*Exercise*
In the records below, how many lines hold the string "shoulder"? Give only the number.

==== Exercise material

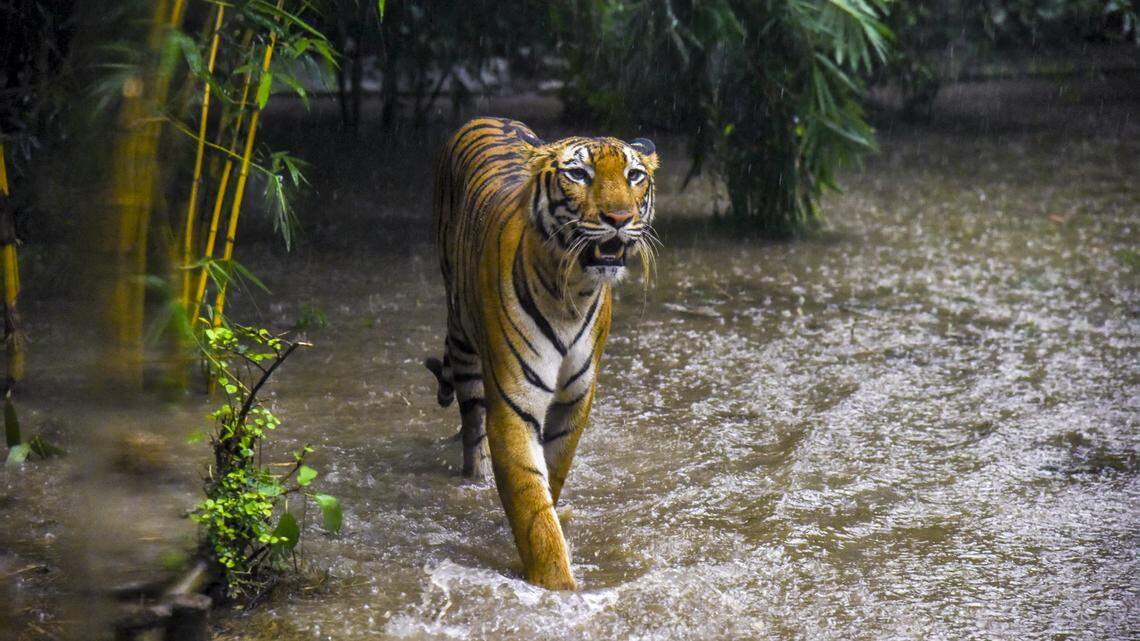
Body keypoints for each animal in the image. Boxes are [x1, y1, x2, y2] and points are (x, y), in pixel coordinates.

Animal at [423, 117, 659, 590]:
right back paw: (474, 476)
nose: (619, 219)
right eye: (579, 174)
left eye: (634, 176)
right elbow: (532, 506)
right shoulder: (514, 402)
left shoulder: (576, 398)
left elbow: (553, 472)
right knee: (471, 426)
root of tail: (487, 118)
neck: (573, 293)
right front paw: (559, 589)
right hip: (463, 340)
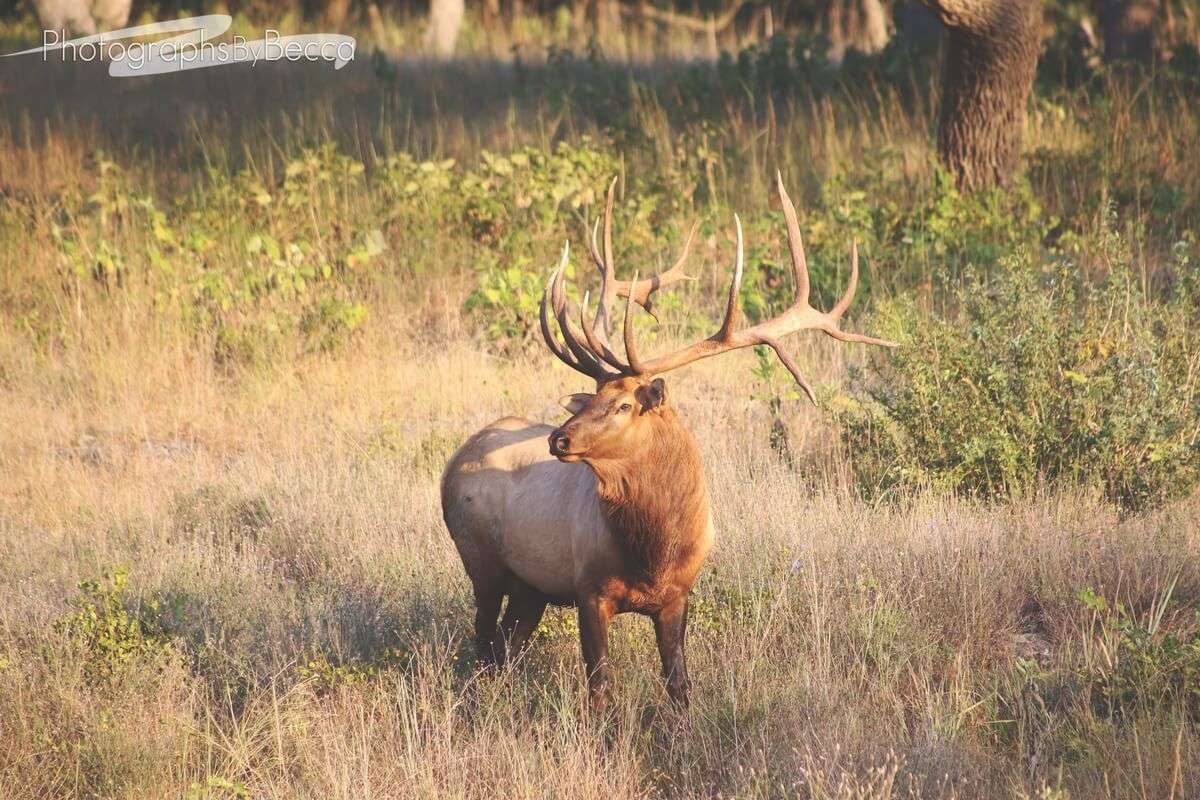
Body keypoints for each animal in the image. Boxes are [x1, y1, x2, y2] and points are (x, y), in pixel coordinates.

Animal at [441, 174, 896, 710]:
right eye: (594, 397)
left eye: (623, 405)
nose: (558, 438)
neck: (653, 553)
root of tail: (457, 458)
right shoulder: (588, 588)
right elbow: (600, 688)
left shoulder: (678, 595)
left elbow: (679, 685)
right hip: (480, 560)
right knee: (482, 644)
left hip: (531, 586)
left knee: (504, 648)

========
==== Exercise material

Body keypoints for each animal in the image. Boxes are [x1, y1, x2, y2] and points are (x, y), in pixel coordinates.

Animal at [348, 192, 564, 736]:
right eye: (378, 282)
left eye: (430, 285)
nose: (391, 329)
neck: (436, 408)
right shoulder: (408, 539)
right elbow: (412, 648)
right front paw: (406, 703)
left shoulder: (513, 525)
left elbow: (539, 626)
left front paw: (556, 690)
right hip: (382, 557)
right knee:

========

*Answer section*
6